Başlık bir Facebook sohbetinden.
Aşağıdaki Platon alıntısı da birisi tarafından Facebook’a konmuş:
“Demokrasi bir eğitim işidir. Eğitimsiz kitlelerle demokrasiye geçilirse oligarşi olur. Devam edilirse demagoglar türer. Demagoglardan da diktatörler çıkar.”
Bu da Facebook’ta adının önüne devlet tabelası takmış birinin dostlarıyla sohbetinden:
“...herkes kabullenmiş koyunluğu hayırlı olsun iyi yemlenmeler afiyet olsun sizlere bu farklılık yakışır.”
Bu ise seçim gününün gece yarısı, sonuçlar belli olduktan hemen sonra bana yollanmış bir okur mailinden:
“O çok övdüğünüz demokrasinin, koyunların kendilerini mezbahaya götürecekçobanı seçme özgürlüğü olduğunu hiç düşündünüz mü?”

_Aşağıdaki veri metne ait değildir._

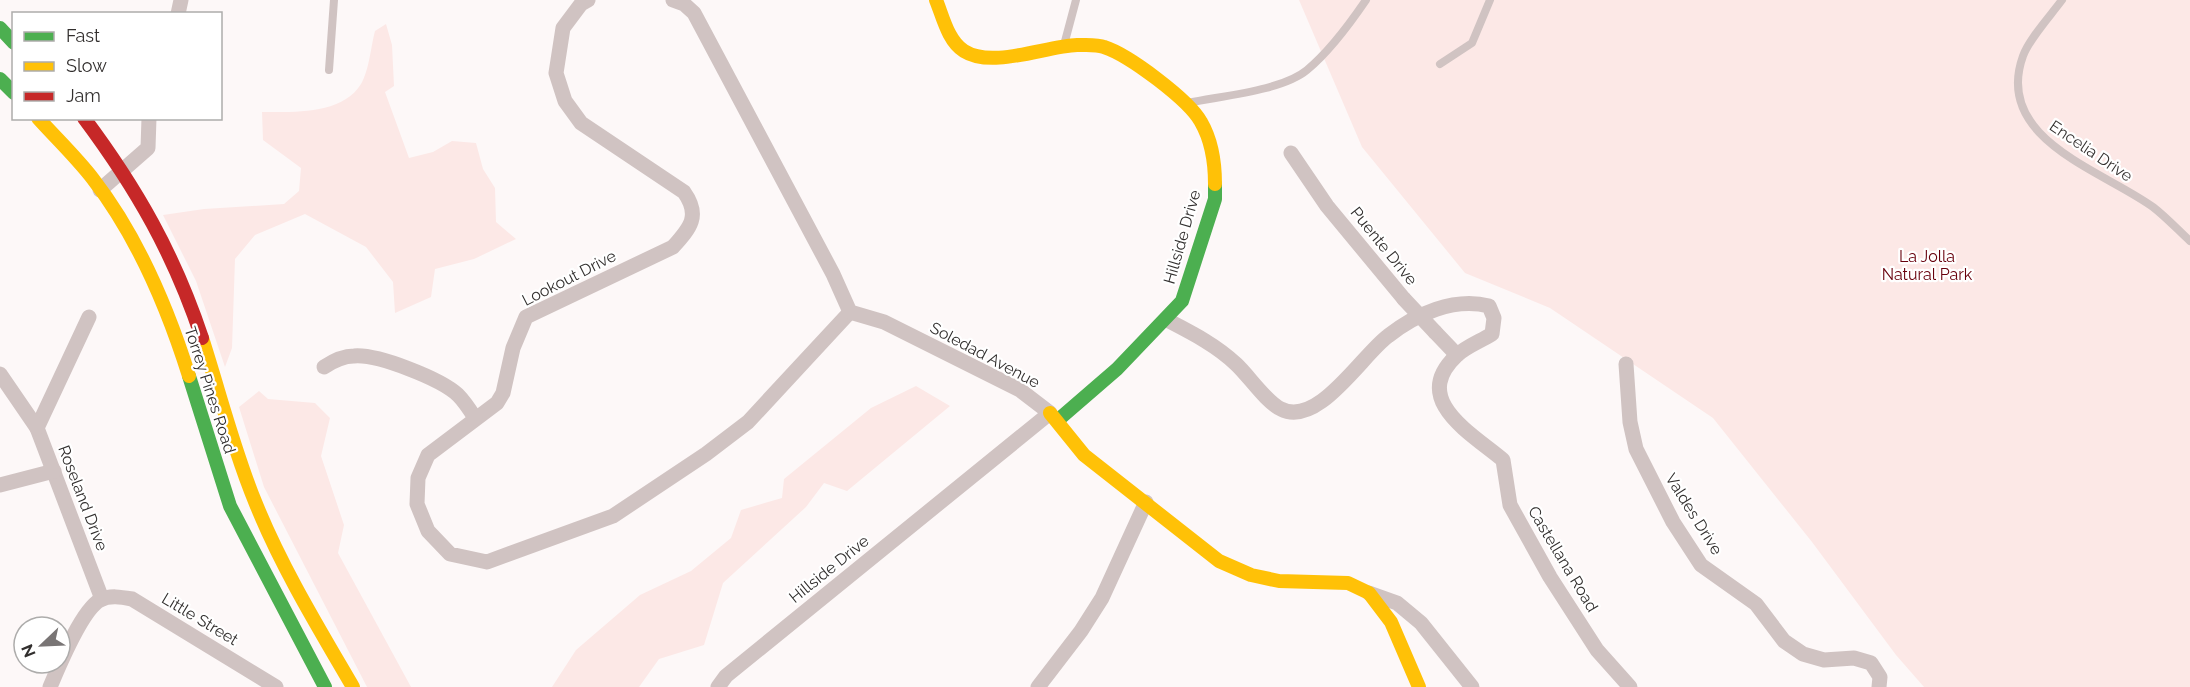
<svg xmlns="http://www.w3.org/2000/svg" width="2190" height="687" viewBox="0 0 2190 687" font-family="Raleway,sans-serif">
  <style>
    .green { fill: #fce8e6 }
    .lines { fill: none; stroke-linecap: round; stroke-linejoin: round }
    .lane { stroke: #d0c3c2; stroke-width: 8 }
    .street { stroke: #d0c3c2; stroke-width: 15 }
    .fast { stroke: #4caf50; stroke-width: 14 }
    .slow { stroke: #ffc107; stroke-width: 14 }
    .jam { stroke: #c62828; stroke-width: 14 }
    .street-bridge { stroke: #d0c3c2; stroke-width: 15 }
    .labels { text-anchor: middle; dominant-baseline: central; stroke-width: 4.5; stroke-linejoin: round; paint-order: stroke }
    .street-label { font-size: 16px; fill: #322f2e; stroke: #fff }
    .park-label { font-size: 16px; fill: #68000c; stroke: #fff }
  </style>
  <rect width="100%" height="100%" fill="#fdf8f8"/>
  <g class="green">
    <path d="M1299,0H2190V687H1924L1896,655L1812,542L1713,418L1550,308L1465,273L1362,147Z"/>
    <path d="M386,24L392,45L394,86L385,92L409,158L433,152L452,141L476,143L483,169L495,188L496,222L516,239L474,259L435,269L431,297L395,313L393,282L366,247L305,214L255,235L235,259L232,348L225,367L196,281L163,215L204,209L284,204L299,191L301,168L263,140L262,112C293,112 342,115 361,84C369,71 371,46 375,31Z"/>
    <path d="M916,386L950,406L847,491L824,483L806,507L723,583L704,645L659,659L639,687H552L576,650L640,595L691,571L731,538L741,510L782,498L784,479L871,408Z"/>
    <path d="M259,391L268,399L315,403L330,418L321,456L344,525L338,553L411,687H367L264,487L239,407Z"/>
  </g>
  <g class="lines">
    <g class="lane">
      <path d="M2062,0C2051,15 2029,39 2023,56C1993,139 2102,170 2153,207C2166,217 2178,230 2190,241"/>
      <path d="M1064,45L1076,0"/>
      <path d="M1440,64L1472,43L1490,0"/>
      <path d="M329,70L334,0"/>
      <path d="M1188,103C1220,96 1282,91 1307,70C1330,51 1349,25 1366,0"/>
    </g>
    <g class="street">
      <path d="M588,0L581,4L563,28L556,73L565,101L581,123L684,192C701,216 690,228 673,247L526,317L513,348L503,393L497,403L428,455L418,478L417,504L428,531L450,554L487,562L613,516L706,454L748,422L850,312"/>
      <path d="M673,0L684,4L694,13L833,274L850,312L884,322L1020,390L1050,413L726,676L718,687"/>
      <path d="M178,14L181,0"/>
      <path d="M1291,153L1327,206L1404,299"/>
      <path d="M100,190L148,148L149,118"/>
      <path d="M89,317L37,428L102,599"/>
      <path d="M1167,320C1192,333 1216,345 1236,364C1249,376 1266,402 1281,409C1318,428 1362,355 1388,336C1416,314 1454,297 1489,306L1494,318L1492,334C1481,341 1465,347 1456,356C1410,400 1471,433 1503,460L1510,505L1550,577L1597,650L1630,687"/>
      <path d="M1435,332L1457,355"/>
      <path d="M1626,364L1630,422L1636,449L1673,522L1701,565L1756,604L1784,641L1803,654L1824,660L1854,658L1871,663L1880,677L1879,687"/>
      <path d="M324,367C333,361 343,356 354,356C378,354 441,379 458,395C465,402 470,410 475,418"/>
      <path d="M0,374L37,428"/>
      <path d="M0,485L54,471"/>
      <path d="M1369,593L1397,603L1421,623L1472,687"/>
      <path d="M50,687C59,666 81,611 100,600C110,595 121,597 132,599L276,687"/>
      <path d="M1038,687L1081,631L1102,598L1146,502"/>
    </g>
    <g class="fast">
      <path d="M0,28L14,43"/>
      <path d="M0,79L14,93"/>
      <path d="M189,376L230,506L325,687"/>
      <path d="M1058,420L1117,369L1182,301L1215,199V184"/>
    </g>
    <g class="slow">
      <path d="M936,0C943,17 948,41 964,51C992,69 1046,46 1077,45C1085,45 1097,44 1104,47C1129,55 1189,100 1201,122C1212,141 1215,162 1215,184"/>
      <path d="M38,118C56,138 77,158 93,179C138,237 167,306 189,376"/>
      <path d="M202,338C220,394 234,451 256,504C282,568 318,627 353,687"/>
      <path d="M1050,413L1084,455L1219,561L1251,575L1279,581L1348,583L1369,593L1391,622L1419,687"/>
    </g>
    <path class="jam" d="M84,118C137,189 174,254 202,338"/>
    <path class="street-bridge" d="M1404,299L1435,332"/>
  </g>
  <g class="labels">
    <g class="street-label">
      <text transform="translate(2091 151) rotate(34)">Encelia Drive</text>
      <text transform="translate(1182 237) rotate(-74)">Hillside Drive</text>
      <text transform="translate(1384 246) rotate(51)">Puente Drive</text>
      <text transform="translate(569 278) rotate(-27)">Lookout Drive</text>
      <text transform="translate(985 355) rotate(28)">Soledad Avenue</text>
      <text transform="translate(210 390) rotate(72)">Torrey Pines Road</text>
      <text transform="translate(83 498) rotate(69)">Roseland Drive</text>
      <text transform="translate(1694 514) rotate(58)">Valdes Drive</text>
      <text transform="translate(1563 559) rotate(59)">Castellana Road</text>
      <text transform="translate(829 569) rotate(-39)">Hillside Drive</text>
      <text transform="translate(200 619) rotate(31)">Little Street</text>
    </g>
    <g class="park-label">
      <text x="1927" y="256">La Jolla<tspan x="1927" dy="18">Natural Park</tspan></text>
    </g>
  </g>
  <rect x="12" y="12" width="210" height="108" fill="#ffffff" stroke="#adacab" stroke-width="1.5"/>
  <rect x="24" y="32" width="30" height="9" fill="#4caf50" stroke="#adacab" stroke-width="1.5"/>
  <text x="66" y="42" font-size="18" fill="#322f2e">Fast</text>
  <rect x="24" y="62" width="30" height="9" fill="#ffc107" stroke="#adacab" stroke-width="1.5"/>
  <text x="66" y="72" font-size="18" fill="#322f2e">Slow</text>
  <rect x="24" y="92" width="30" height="9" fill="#c62828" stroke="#adacab" stroke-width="1.5"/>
  <text x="66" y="102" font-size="18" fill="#322f2e">Jam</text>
  <g transform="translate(42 645) rotate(247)"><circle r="28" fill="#ffffff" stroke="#adacab" stroke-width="1.5"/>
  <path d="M0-4.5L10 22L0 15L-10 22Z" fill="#797575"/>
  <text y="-9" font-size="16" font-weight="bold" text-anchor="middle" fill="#322f2e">N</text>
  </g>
</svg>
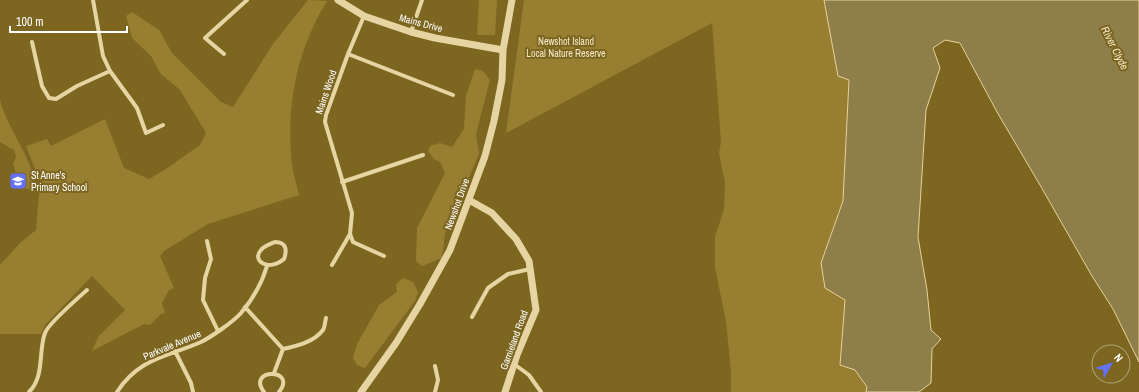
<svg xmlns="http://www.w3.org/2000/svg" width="1139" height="392" font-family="'Archivo Narrow',sans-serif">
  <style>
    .green { fill: #987e30 }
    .water { fill: #8e7e4a; stroke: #e8d297 }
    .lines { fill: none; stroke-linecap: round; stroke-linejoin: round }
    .minor { stroke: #e6d5a3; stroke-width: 4 }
    .tertiary { stroke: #e6d5a3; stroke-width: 7 }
    .labels { text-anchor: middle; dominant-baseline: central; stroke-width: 4; stroke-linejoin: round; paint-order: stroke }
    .street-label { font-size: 10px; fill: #fff; stroke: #7c6620 }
    .park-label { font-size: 10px; fill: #f5e9c6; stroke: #7c6620 }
    .poi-label { font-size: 10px; fill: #fff; stroke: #7c6620; text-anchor: start }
    .water-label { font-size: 11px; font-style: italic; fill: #f3e8c6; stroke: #7c6620 }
  </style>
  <rect width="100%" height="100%" fill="#7c6620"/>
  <path class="green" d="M308 0 327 1C296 51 286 107 292 165 293 175 297 185 299 195L208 224 164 251 160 256 174 288 169 290 162 303 165 313 161 314 150 325 144 324 92 351 98 337 125 310 92 276 45 325 41 334H0V265L20 243 36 230 40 182 26 146 47 139 51 146 105 119 124 168 149 179 166 169 200 145 206 133 180 90 161 74 151 56 132 38 126 16 132 12 159 30 172 53 221 102 233 107 273 44Z
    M479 0H497L495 35H477Z
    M524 0H824L838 76 849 80 843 201 821 263 825 288 845 300 840 365 855 370 867 388 866 392H731V372L726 321 715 268V237L724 209 725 183 719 153 721 142 712 23 506 133Z
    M475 69 483 71 490 80 476 134 479 154 445 233 442 258 422 266 416 261 417 228 445 173 440 162 434 159 428 151 430 146 440 143 452 147 464 129 466 96Z
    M0 100C7 130 36 160 35 192L20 186 13 164 16 157 14 150 0 142Z
    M403 278 413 282 418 292 415 301 365 368 357 365 353 358 357 344 379 305 397 292 396 284Z"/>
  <path class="water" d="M824 0H1139V362L1113 309 1092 276 1040 185 997 112 960 43 945 40 933 48 940 68 926 110 918 237 927 290 931 330 941 339 932 349 931 383 919 392H866L867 387 855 370 840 365 845 300 825 288 821 263 843 201 849 80 838 76Z"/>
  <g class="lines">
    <path class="minor" d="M93 0 103 56 110 71 137 108 146 133 163 125
      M364 16 348 54 326 115 325 122 352 213 350 234 353 242 384 256
      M411 32 422 0
      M32 42 42 86 49 98 56 99 77 86 110 71
      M224 54 205 38 247 0
      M348 54 453 95
      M342 182 423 155
      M207 241 211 259 205 278 203 300 218 331
      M275 242C287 242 287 251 284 259 269 272 251 261 261 250 264 246 270 244 275 242Z
      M332 265 350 234
      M245 307 283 349C297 346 314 342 323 330 325 327 325 321 326 318
      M472 317 488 288 508 274 530 269
      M175 351 191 383 193 392
      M514 364 529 375 541 392
      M274 373 283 349
      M29 392C45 376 38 352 45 333 48 324 78 298 87 290
      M117 392C139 358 167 357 201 342 211 337 233 322 241 313 252 300 262 283 267 266
      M264 392C246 368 298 368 279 392
      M435 392 438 380 435 366"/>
    <path class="tertiary" d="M338 0 364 16 411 32 435 38 503 50
      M469 200 492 213 516 239 529 261 536 310 517 355 505 392
      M361 392 396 343 420 304 450 250 485 156 494 121 502 80 503 50 512 0"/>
  </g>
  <defs>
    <g id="school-square" transform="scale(0.9)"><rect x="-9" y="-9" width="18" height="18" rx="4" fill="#6471f4" stroke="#7c6620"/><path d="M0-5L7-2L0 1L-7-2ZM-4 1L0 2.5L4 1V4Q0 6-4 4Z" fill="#fff"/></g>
  </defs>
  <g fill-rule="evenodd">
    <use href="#school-square" x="18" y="181"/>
  </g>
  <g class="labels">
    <g class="street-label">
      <text transform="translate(421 23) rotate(15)">Mains Drive</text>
      <text transform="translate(326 92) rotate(-71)">Mains Wood</text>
      <text transform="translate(457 204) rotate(-70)">Newshot Drive</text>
      <text transform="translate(514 340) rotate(-70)">Garnieland Road</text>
      <text transform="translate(172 345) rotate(-23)">Parkvale Avenue</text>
    </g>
    <g class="park-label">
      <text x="566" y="41">Newshot Island<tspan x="566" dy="12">Local Nature Reserve</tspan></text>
    </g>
    <g class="poi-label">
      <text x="31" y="175">St Anne's<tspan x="31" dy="12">Primary School</tspan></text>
    </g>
    <g class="water-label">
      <text transform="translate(1115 48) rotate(63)">River Clyde</text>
    </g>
  </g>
  <g transform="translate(1111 364) rotate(51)"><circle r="19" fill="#7c6620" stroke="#b0a379"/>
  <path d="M0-3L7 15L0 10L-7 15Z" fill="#6471f4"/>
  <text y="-6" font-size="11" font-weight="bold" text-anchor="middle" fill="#ffffff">N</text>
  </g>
  <path d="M10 26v6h117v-6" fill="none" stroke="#ffffff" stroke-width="2"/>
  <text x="16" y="26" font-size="12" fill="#ffffff" stroke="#7c6620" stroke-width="3" paint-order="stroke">100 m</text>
</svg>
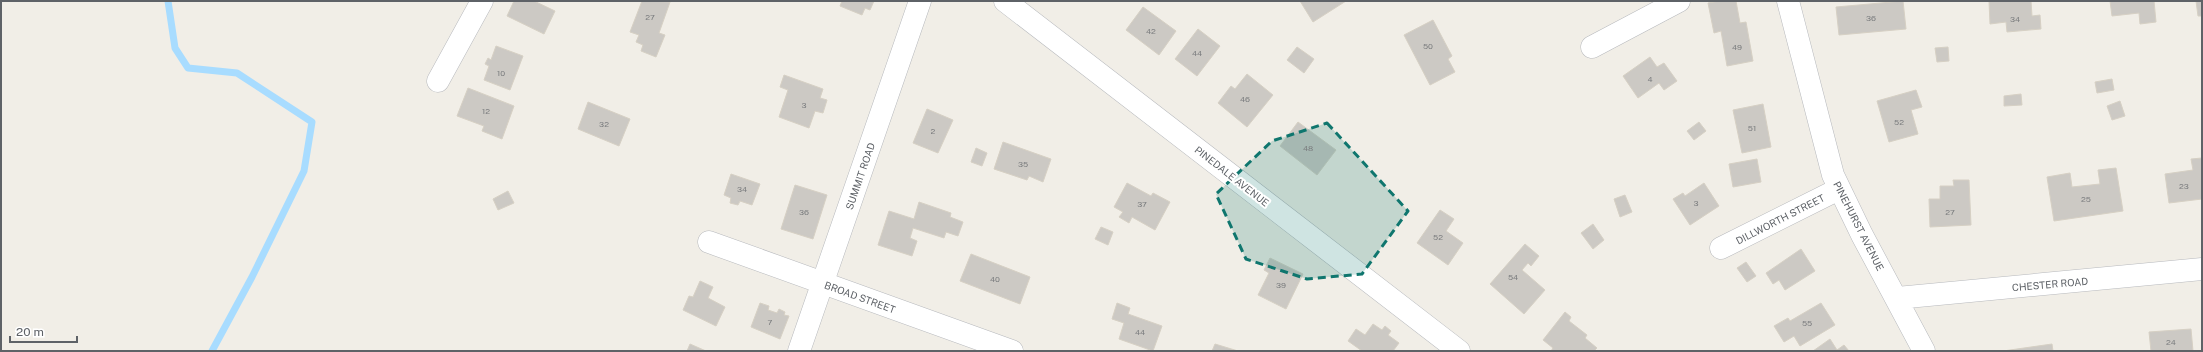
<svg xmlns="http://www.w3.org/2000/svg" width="2203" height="352" viewBox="0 0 2203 352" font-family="'Public Sans',sans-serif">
  <rect width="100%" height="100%" fill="#f1eee7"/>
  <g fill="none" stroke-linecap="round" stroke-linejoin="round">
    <path stroke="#a8dcff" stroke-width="7" d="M168,1L175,48L188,68L237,73L312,122L304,171L252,277L212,351"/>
  </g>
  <path fill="#ccc9c4" stroke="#d6d0c4" d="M514,1H534L555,11L544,34L507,16Z
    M642,1L670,2L659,33L665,35L656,57L641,51L643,45L636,42L639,35L630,32Z
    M842,1H874L870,10L865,8L862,15L840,6Z
    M1300,1H1346L1313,22Z
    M1720,1H1736L1740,23L1746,22L1753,61L1727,66L1721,31L1714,33L1708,3Z
    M1903,1L1906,29L1839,35L1836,7Z
    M1989,1H2031L2032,16L2040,15L2041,29L2007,32L2006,22L1990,24Z
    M2110,1H2154L2156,22L2140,24L2139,13L2112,16Z
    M2196,1H2202V16H2198Z
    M1143,7L1176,31L1159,55L1126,30Z
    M1433,20L1452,56L1448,59L1455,72L1430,85L1404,35Z
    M1198,29L1220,46L1197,76L1175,59Z
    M496,46L523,56L510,90L484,80L489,66L485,64L488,58L491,60Z
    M1297,47L1314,59L1304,73L1287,60Z
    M1948,47L1949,61L1937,62L1935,48Z
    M1650,57L1657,67L1664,63L1677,81L1664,90L1659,83L1638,98L1623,76Z
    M1247,74L1273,95L1247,127L1218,103L1231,86L1235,89Z
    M784,75L823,89L820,98L827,100L823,113L815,111L809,128L779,117L788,90L780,87Z
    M2112,79L2114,90L2097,93L2095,82Z
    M468,88L514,106L502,139L482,131L484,126L457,116Z
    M1916,90L1922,107L1911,110L1918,134L1889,142L1877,101Z
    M2021,94L2022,105L2004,106V96Z
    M2120,101L2125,116L2112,120L2107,106Z
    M588,102L630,119L619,146L578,129Z
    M1763,104L1771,147L1742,153L1733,110Z
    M927,109L953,120L938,153L913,143Z
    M1298,122L1336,150L1317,175L1280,146Z
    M1699,122L1706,131L1694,140L1687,131Z
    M1003,142L1051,159L1043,182L1029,176L1027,180L994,169Z
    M976,148L987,153L982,166L971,162Z
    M2202,158V199L2169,203L2165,174L2193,170L2191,159Z
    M1757,159L1761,182L1733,187L1729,164Z
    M2116,168L2123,211L2054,221L2047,177L2070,173L2072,187L2100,184L2098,170Z
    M731,174L760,184L752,205L740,201L738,205L730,203L731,198L724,195Z
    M1953,180H1969L1971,225L1930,227L1929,199H1940V186H1954Z
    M1127,183L1151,196L1153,193L1170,202L1155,230L1132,217L1129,223L1119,217L1123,212L1114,207Z
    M1704,183L1719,206L1690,225L1673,199L1683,193L1685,196Z
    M795,185L827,195L813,239L781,229Z
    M508,191L514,203L498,210L493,199Z
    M1625,195L1632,212L1620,217L1614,199Z
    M919,202L951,213L950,217L963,222L958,236L946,232L944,238L913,228L910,238L917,241L912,256L878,245L889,211L914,219Z
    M1440,210L1454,219L1446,231L1463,243L1448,265L1417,243Z
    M1593,224L1604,240L1593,249L1581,233Z
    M1101,227L1113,232L1108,245L1095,239Z
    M1525,244L1539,256L1531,266L1528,263L1522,270L1545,290L1524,314L1490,284Z
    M1801,249L1815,271L1785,290L1779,280L1773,284L1766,273Z
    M971,254L1030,277L1020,304L960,281Z
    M1270,258L1303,274L1286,309L1258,295L1269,273L1264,270Z
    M1746,262L1756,276L1747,282L1737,268Z
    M700,281L713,287L708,298L725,307L716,326L683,310L689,296L693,297Z
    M760,303L769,306L768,310L777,313L779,309L785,312L784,315L789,316L780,339L751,327Z
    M1117,303L1130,308L1128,314L1162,326L1153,351L1119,339L1124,323L1112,319Z
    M1821,303L1835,325L1800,346L1794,336L1784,342L1774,326L1788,318L1790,321Z
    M1565,312L1571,317L1569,321L1587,335L1585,338L1597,348L1594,351H1551L1553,348L1543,340Z
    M1373,324L1382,330L1385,326L1391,331L1388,335L1399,343L1393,351H1362L1348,341L1356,329L1365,335Z
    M2191,329L2193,351H2151L2149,332Z
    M1830,339L1837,350L1844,345L1849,351H1813Z
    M690,344L706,351H687Z
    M1215,344L1238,351H1212Z
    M2052,344L2053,351H2003Z"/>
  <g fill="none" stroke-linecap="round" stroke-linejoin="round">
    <defs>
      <path id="street" d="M1005,1L1459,351
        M1788,1L1833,175L1862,235L1924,351
        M1592,47L1679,1
        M438,81L482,1
        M709,242L1012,351
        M1721,248L1839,189
        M1897,298L2202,269
        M799,351L920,1"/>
    </defs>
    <use href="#street" stroke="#b7b9bd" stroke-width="23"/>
    <use href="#street" stroke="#fff" stroke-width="22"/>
  </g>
  <path fill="#0f766e" fill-opacity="0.2" stroke="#0f766e" stroke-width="3" stroke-dasharray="8 5" stroke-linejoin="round" d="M1327,123L1408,211L1362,274L1307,279L1246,259L1216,194L1272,141Z"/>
  <g text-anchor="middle" stroke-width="4" stroke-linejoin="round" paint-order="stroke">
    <g font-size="8" fill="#7a7c7e">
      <text x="650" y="20">27</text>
      <text x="1871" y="21">36</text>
      <text x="2015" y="22">34</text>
      <text x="1151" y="34">42</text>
      <text x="1428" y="49">50</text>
      <text x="1737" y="50">49</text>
      <text x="1197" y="56">44</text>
      <text x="501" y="76">10</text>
      <text x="1650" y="82">4</text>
      <text x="1245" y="102">46</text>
      <text x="804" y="108">3</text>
      <text x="486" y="114">12</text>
      <text x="1899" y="125">52</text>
      <text x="604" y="127">32</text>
      <text x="1752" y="131">51</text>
      <text x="933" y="134">2</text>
      <text x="1308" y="151">48</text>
      <text x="1023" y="167">35</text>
      <text x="2184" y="189">23</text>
      <text x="742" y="192">34</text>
      <text x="2086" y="202">25</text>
      <text x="1696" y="206">3</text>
      <text x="1142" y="207">37</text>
      <text x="804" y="215">36</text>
      <text x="1950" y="215">27</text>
      <text x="1438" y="240">52</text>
      <text x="1513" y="280">54</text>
      <text x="995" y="282">40</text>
      <text x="1281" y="288">39</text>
      <text x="770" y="325">7</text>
      <text x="1807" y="326">55</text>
      <text x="1140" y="335">44</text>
      <text x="2171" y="345">24</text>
    </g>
    <g font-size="10" fill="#5e6267" stroke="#fff">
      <text transform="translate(860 176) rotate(-71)" y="4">SUMMIT ROAD</text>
      <text transform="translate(1232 176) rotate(38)" y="4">PINEDALE AVENUE</text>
      <text transform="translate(1780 219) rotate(-27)" y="4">DILLWORTH STREET</text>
      <text transform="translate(1859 226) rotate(63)" y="4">PINEHURST AVENUE</text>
      <text transform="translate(2050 284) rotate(-5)" y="4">CHESTER ROAD</text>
      <text transform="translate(860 297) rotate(20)" y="4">BROAD STREET</text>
    </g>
  </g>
  <rect width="2203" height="352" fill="none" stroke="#5e6267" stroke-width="4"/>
  <path d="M10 336v6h67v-6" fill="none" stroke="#5e6267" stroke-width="2"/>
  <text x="16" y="336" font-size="12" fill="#5e6267" stroke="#ffffff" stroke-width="3" paint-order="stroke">20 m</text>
</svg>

Facebook, Twitter gibi alanlarda, gazetelerde köşe yazılarının altına yazılmış okur yorumlarında yukarıdakilere benzer yüzlerce (Abartmıyorum: Yüzlerce) örnek bulup aktarabilirim. Kuşkusuz bunu bizzat kendiniz de yapabilirsiniz...
Bugün 4 Kasım 2015 ve Türkiye’de, belli kesimlerde bir siyasal rejim olarak demokrasiye derin bir güvensizlik, hatta “demokrasinin reddi”ni savunan görüşler kol gezmekte.
Bu güvensizliğin ya da açıkça demokrasi reddinin Platon’u tanık göstermesi şaşırtıcı değil. Mülk sahibi ve erkek yurttaşlarla sınırlı eski Yunan demokrasisinde Platon o sınırlı demokrasiyi bile değil, “seçkinler yönetimi”ni savunur.
Seçkinler, yani eğitimli, beğenileri incelmiş, kültürlü ve varsıl yurttaşlar...
Demokrasiyi, çoğunluğun siyasal temsilcilerinin istediğini yapması, hiçbir ilkeye ve kurala bağlı olmaksızın ülkeyi yönetmeye kalkması olarak kavrayan parti iktidarlarının bir biçimde son bulmasından sonra (ki bu ülkemizde genellikle o rejimleri mumla aratacak askeri darbelerle olur) böylesi seçkinci yönetim anlayış ve arayışları kabarır.